Material for the task:

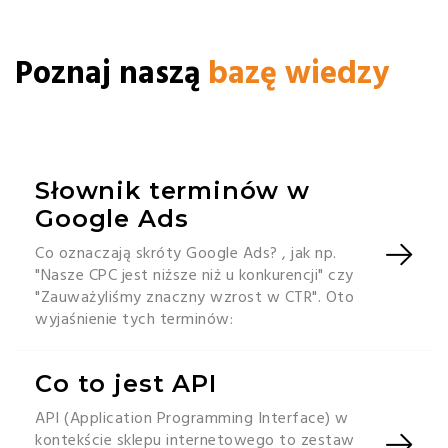
Poznaj naszą
bazę wiedzy
Słownik terminów w
Google Ads
Co oznaczają skróty Google Ads? , jak np.
"Nasze CPC jest niższe niż u konkurencji" czy
"Zauważyliśmy znaczny wzrost w CTR". Oto
wyjaśnienie tych terminów:
Co to jest API
API (Application Programming Interface) w
kontekście sklepu internetowego to zestaw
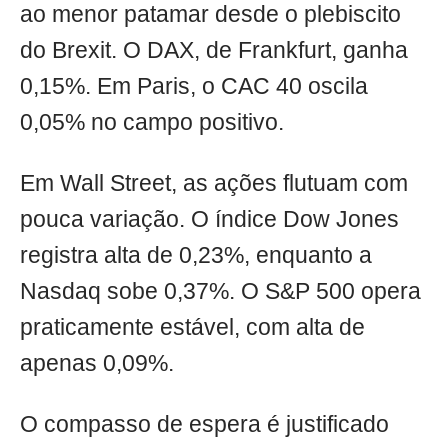
ao menor patamar desde o plebiscito
do Brexit. O DAX, de Frankfurt, ganha
0,15%. Em Paris, o CAC 40 oscila
0,05% no campo positivo.
Em Wall Street, as ações flutuam com
pouca variação. O índice Dow Jones
registra alta de 0,23%, enquanto a
Nasdaq sobe 0,37%. O S&P 500 opera
praticamente estável, com alta de
apenas 0,09%.
O compasso de espera é justificado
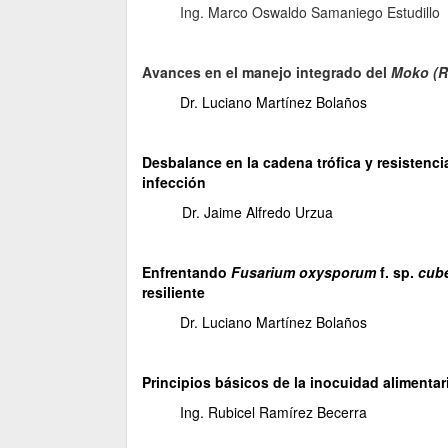
Ing. Marco Oswaldo Samaniego Estudillo
Avances en el manejo integrado del
Moko (R
Dr. Luciano Martínez Bolaños
Desbalance en la cadena trófica y resistenc
infección
Dr. Jaime Alfredo Urzua
Enfrentando
Fusarium oxysporum
f. sp.
cub
resiliente
Dr. Luciano Martínez Bolaños
Principios básicos de la inocuidad alimenta
Ing. Rubicel Ramírez Becerra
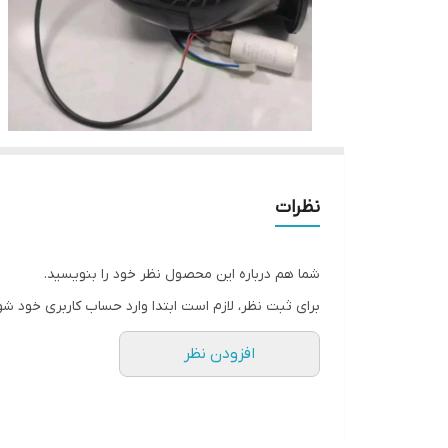
نظرات
شما هم درباره این محصول نظر خود را بنویسید.
برای ثبت نظر، لازم است ابتدا وارد حساب کاربری خود شو
افزودن نظر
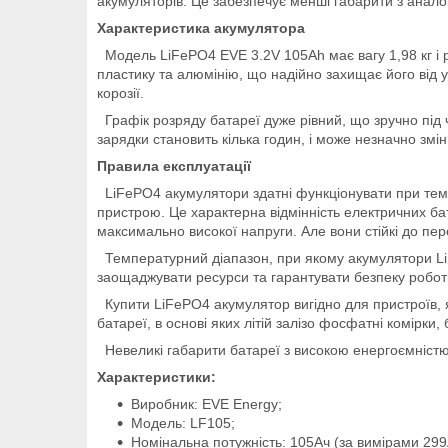
акумуляторів. Це забезпечує менші габарити з анало
Характеристика акумулятора
Модель LiFePO4 EVE 3.2V 105Ah має вагу 1,98 кг і р
пластику та алюмінію, що надійно захищає його від
корозії.
Графік розряду батареї дуже рівний, що зручно під 
зарядки становить кілька годин, і може незначно зм
Правила експлуатації
LiFePO4 акумулятори здатні функціонувати при темпе
пристрою. Це характерна відмінність електричних ба
максимально високої напруги. Але вони стійкі до пер
Температурний діапазон, при якому акумулятори Li
заощаджувати ресурси та гарантувати безпеку робот
Купити LiFePO4 акумулятор вигідно для пристроїв, я
батареї, в основі яких літій залізо фосфатні комірки
Невеликі габарити батареї з високою енергоємністю, 
Характеристики:
Виробник: EVE Energy;
Модель: LF105;
Номінальна потужність: 105Ач (за вимірами 29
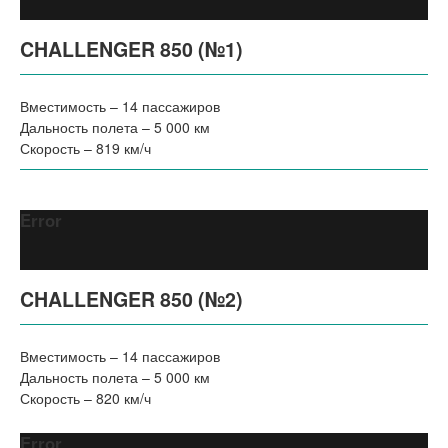
CHALLENGER 850 (№1)
Вместимость – 14 пассажиров
Дальность полета – 5 000 км
Скорость – 819 км/ч
Error
CHALLENGER 850 (№2)
Вместимость – 14 пассажиров
Дальность полета – 5 000 км
Скорость – 820 км/ч
Error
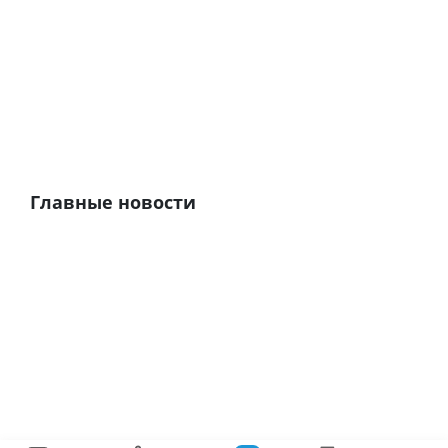
Главные новости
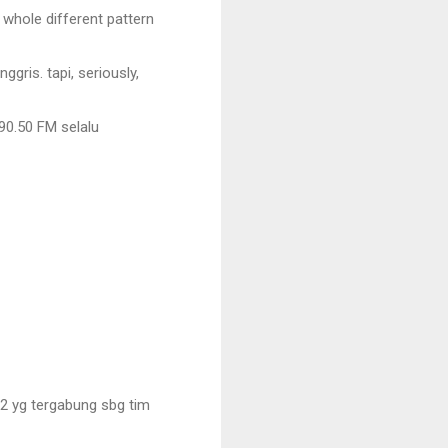
 whole different pattern
gris. tapi, seriously,
90.50 FM selalu
n2 yg tergabung sbg tim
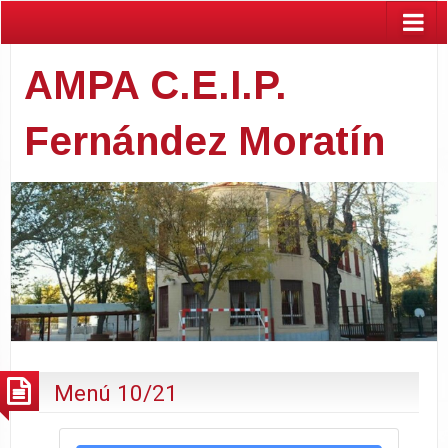
AMPA C.E.I.P.
Fernández Moratín
Menú 10/21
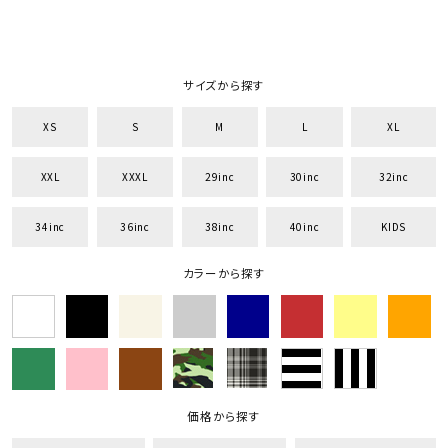
サイズから探す
XS
S
M
L
XL
XXL
XXXL
29inc
30inc
32inc
34inc
36inc
38inc
40inc
KIDS
カラーから探す
価格から探す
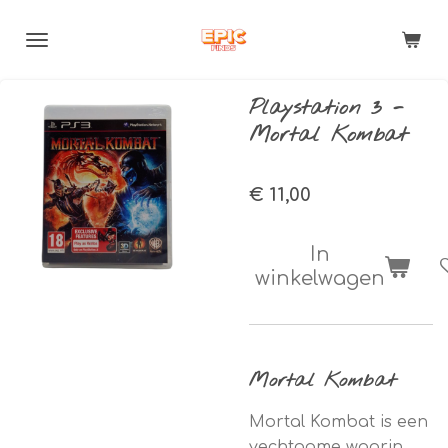
Ga
direct
naar
de
Playstation 3 -
hoofdinhoud
Mortal Kombat
€ 11,00
In
winkelwagen
Mortal Kombat
Mortal Kombat is een
vechtgame waarin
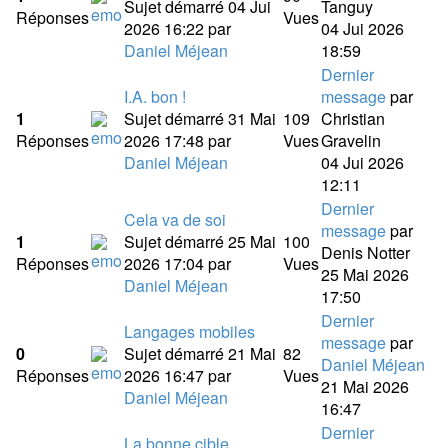
Sujet démarré 04 Jui
Tanguy
Réponses
Vues
2026 16:22
par
04 Jui 2026
Daniel Méjean
18:59
Dernier
I.A. bon !
message
par
1
Sujet démarré 31 Mai
109
Christian
Réponses
2026 17:48
par
Vues
Gravelin
Daniel Méjean
04 Jui 2026
12:11
Dernier
Cela va de soi
message
par
1
Sujet démarré 25 Mai
100
Denis Notter
Réponses
2026 17:04
par
Vues
25 Mai 2026
Daniel Méjean
17:50
Dernier
Langages mobiles
message
par
0
Sujet démarré 21 Mai
82
Daniel Méjean
Réponses
2026 16:47
par
Vues
21 Mai 2026
Daniel Méjean
16:47
Dernier
La bonne cible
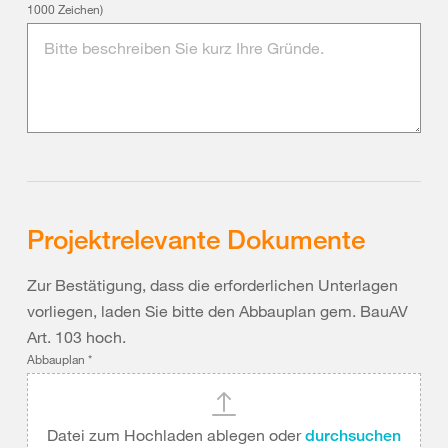
1000 Zeichen)
Projektrelevante Dokumente
Zur Bestätigung, dass die erforderlichen Unterlagen
vorliegen, laden Sie bitte den Abbauplan gem. BauAV
Art. 103 hoch.
Abbauplan
*
Datei zum Hochladen ablegen oder
durchsuchen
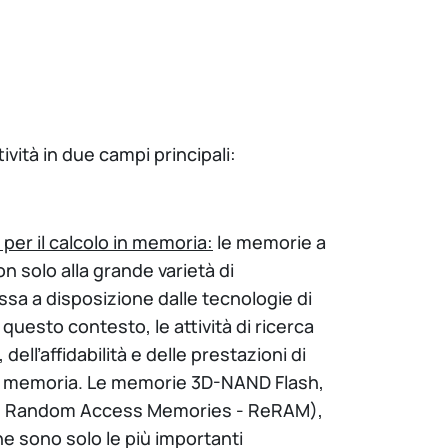
ività in due campi principali:
per il calcolo in memoria:
le memorie a
n solo alla grande varietà di
a a disposizione dalle tecnologie di
questo contesto, le attività di ricerca
ll’affidabilità e delle prestazioni di
o in memoria. Le memorie 3D-NAND Flash,
ive Random Access Memories - ReRAM),
 sono solo le più importanti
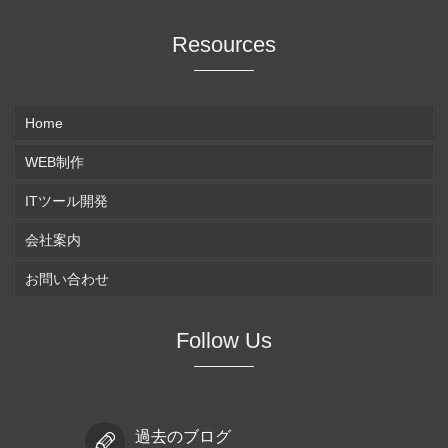
Resources
Home
WEB制作
ITツール開発
会社案内
お問い合わせ
Follow Us
過去のブログ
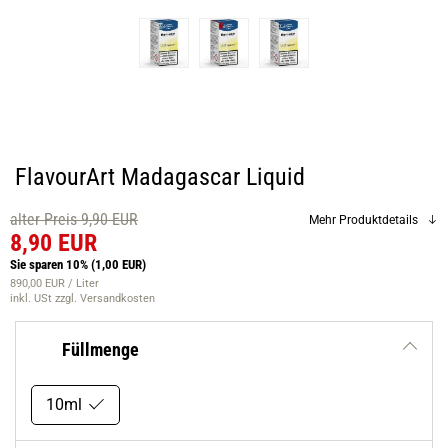
FlavourArt Madagascar Liquid
alter Preis 9,90 EUR
Mehr Produktdetails
8,90 EUR
Sie sparen 10%
(1,00 EUR)
890,00 EUR / Liter
inkl. USt
zzgl. Versandkosten
Füllmenge
10ml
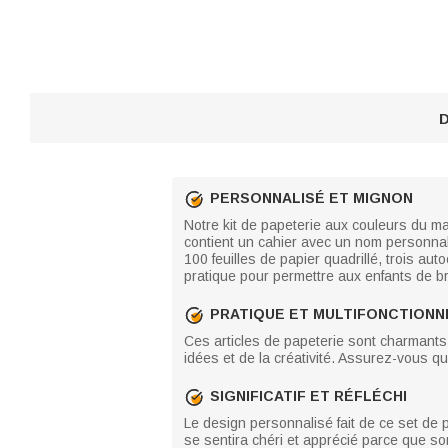
D
PERSONNALISÉ ET MIGNON
Notre kit de papeterie aux couleurs du ma
contient un cahier avec un nom personnali
100 feuilles de papier quadrillé, trois aut
pratique pour permettre aux enfants de b
PRATIQUE ET MULTIFONCTIONN
Ces articles de papeterie sont charmants e
idées et de la créativité. Assurez-vous q
SIGNIFICATIF ET RÉFLÉCHI
Le design personnalisé fait de ce set de 
se sentira chéri et apprécié parce que son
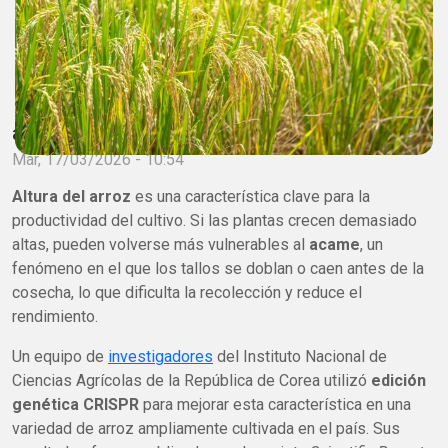
adminagrobio
Mar, 17/03/2026 - 10:54
Altura del arroz
es una característica clave para la
productividad del cultivo. Si las plantas crecen demasiado
altas, pueden volverse más vulnerables al
acame
, un
fenómeno en el que los tallos se doblan o caen antes de la
cosecha, lo que dificulta la recolección y reduce el
rendimiento.
Un equipo de
investigadores
del Instituto Nacional de
Ciencias Agrícolas de la República de Corea utilizó
edición
genética CRISPR
para mejorar esta característica en una
variedad de arroz ampliamente cultivada en el país. Sus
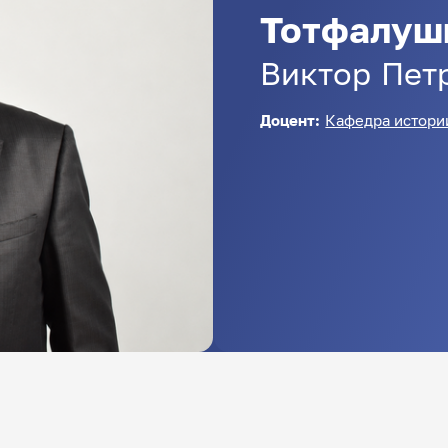
Тотфалуш
Виктор
Пет
Доцент:
Кафедра истори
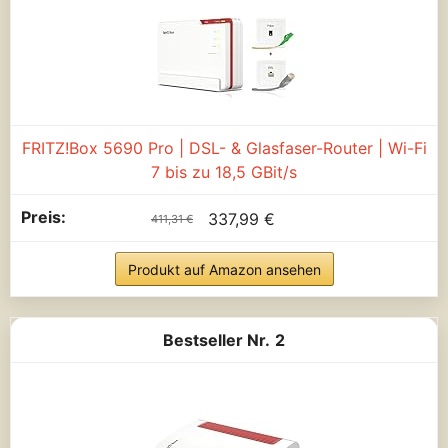
FRITZ!Box 5690 Pro | DSL- & Glasfaser-Router | Wi-Fi
7 bis zu 18,5 GBit/s
337,99 €
411,31 €
Produkt auf Amazon ansehen
2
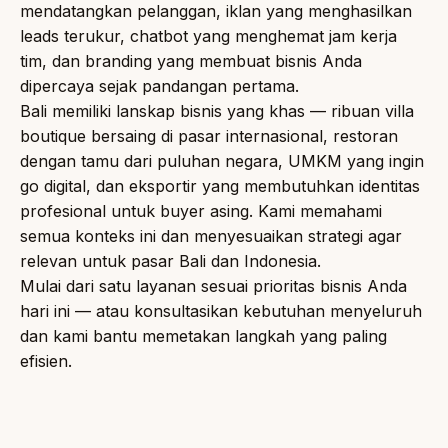
mendatangkan pelanggan, iklan yang menghasilkan
leads terukur, chatbot yang menghemat jam kerja
tim, dan branding yang membuat bisnis Anda
dipercaya sejak pandangan pertama.
Bali memiliki lanskap bisnis yang khas — ribuan villa
boutique bersaing di pasar internasional, restoran
dengan tamu dari puluhan negara, UMKM yang ingin
go digital, dan eksportir yang membutuhkan identitas
profesional untuk buyer asing. Kami memahami
semua konteks ini dan menyesuaikan strategi agar
relevan untuk pasar Bali dan Indonesia.
Mulai dari satu layanan sesuai prioritas bisnis Anda
hari ini — atau konsultasikan kebutuhan menyeluruh
dan kami bantu memetakan langkah yang paling
efisien.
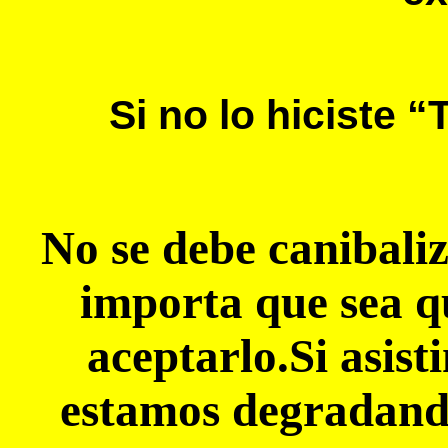
Si no lo hiciste
No se debe canibali
importa que sea q
aceptarlo.Si asist
estamos degradan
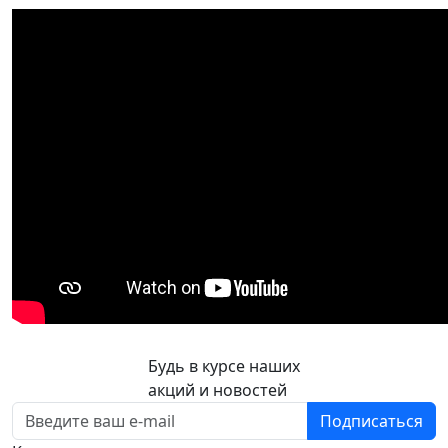
Будь в курсе наших
акций и новостей
Подписаться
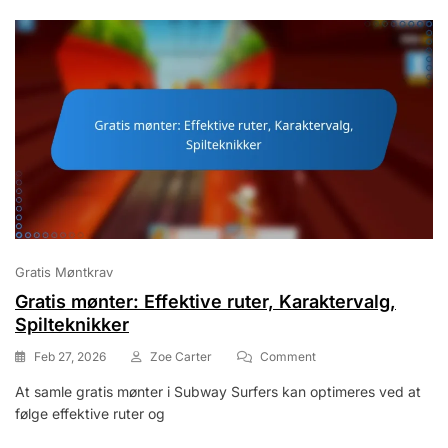
Fællesskabsengagemen
Gratis Møntkrav
Gratis mønter: Effektive ruter, Karaktervalg,
Spilteknikker
On
Feb 27, 2026
Zoe Carter
Comment
Gratis
At samle gratis mønter i Subway Surfers kan optimeres ved at
Mønter:
følge effektive ruter og
Effektive
Ruter,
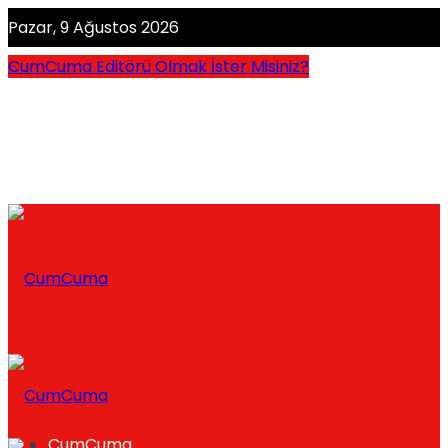
Pazar, 9 Ağustos 2026
CumCuma Editörü Olmak İster Misiniz?
CumCuma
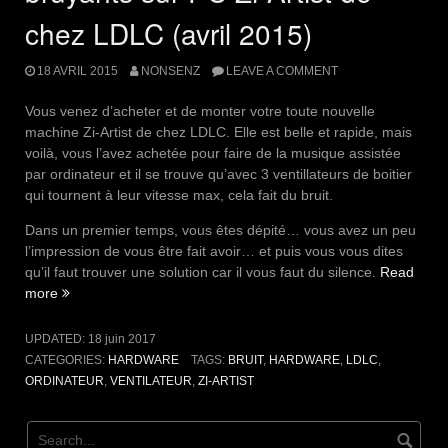
chez LDLC (avril 2015)
18 AVRIL 2015
NONSENZ
LEAVE A COMMENT
Vous venez d’acheter et de monter votre toute nouvelle
machine Zi-Artist de chez LDLC. Elle est belle et rapide, mais
voilà, vous l’avez achetée pour faire de la musique assistée
par ordinateur et il se trouve qu’avec 3 ventillateurs de boitier
qui tournent à leur vitesse max, cela fait du bruit.
Dans un premier temps, vous êtes dépité… vous avez un peu
l’impression de vous être fait avoir… et puis vous vous dites
qu’il faut trouver une solution car il vous faut du silence.
Read
« Problème
more
de
ventilateurs
UPDATED:
18 juin 2017
bruyants
CATEGORIES:
HARDWARE
TAGS:
BRUIT
,
HARDWARE
,
LDLC
,
sur
ORDINATEUR
,
VENTILATEUR
,
ZI-ARTIST
PC
Zi-
Artist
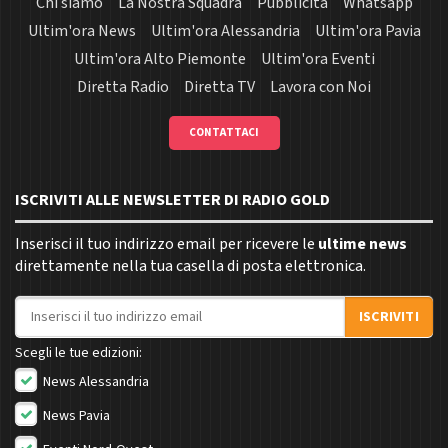
Chi siamo
La Nostra Squadra
Pubblicità
Whatsapp
Ultim'ora News
Ultim'ora Alessandria
Ultim'ora Pavia
Ultim'ora Alto Piemonte
Ultim'ora Eventi
Diretta Radio
Diretta TV
Lavora con Noi
CONTATTACI
ISCRIVITI ALLE NEWSLETTER DI RADIO GOLD
Inserisci il tuo indirizzo email per ricevere le
ultime news
direttamente nella tua casella di posta elettronica.
Indirizzo email
ISCRIVITI
Scegli le tue edizioni:
News Alessandria
News Pavia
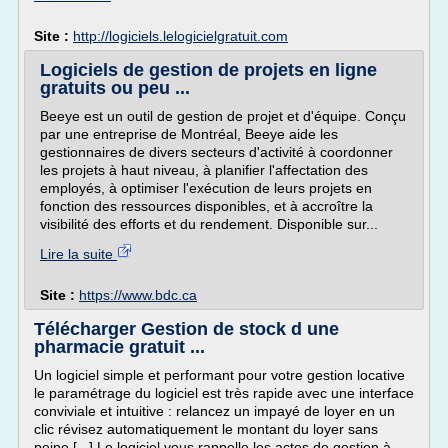
Site :
http://logiciels.lelogicielgratuit.com
Logiciels de gestion de projets en ligne
gratuits ou peu ...
Beeye est un outil de gestion de projet et d'équipe. Conçu
par une entreprise de Montréal, Beeye aide les
gestionnaires de divers secteurs d'activité à coordonner
les projets à haut niveau, à planifier l'affectation des
employés, à optimiser l'exécution de leurs projets en
fonction des ressources disponibles, et à accroître la
visibilité des efforts et du rendement. Disponible sur...
Lire la suite
Site :
https://www.bdc.ca
Télécharger Gestion de stock d une
pharmacie gratuit ...
Un logiciel simple et performant pour votre gestion locative
le paramétrage du logiciel est très rapide avec une interface
conviviale et intuitive : relancez un impayé de loyer en un
clic révisez automatiquement le montant du loyer sans
peine [...] Le logiciel vous rappelle les actes de gestion à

Task requirements:
Reproduce only the lines from the beginning of the data through the line that contains "registra alta de 0,23%, enquanto a", both included, and please drop the pictures.

Completed exercise:
Poznaj naszą
bazę wiedzy
Słownik terminów w
Google Ads
Co oznaczają skróty Google Ads? , jak np.
"Nasze CPC jest niższe niż u konkurencji" czy
"Zauważyliśmy znaczny wzrost w CTR". Oto
wyjaśnienie tych terminów:
Co to jest API
API (Application Programming Interface) w
kontekście sklepu internetowego to zestaw
ao menor patamar desde o plebiscito
do Brexit. O DAX, de Frankfurt, ganha
0,15%. Em Paris, o CAC 40 oscila
0,05% no campo positivo.
Em Wall Street, as ações flutuam com
pouca variação. O índice Dow Jones
registra alta de 0,23%, enquanto a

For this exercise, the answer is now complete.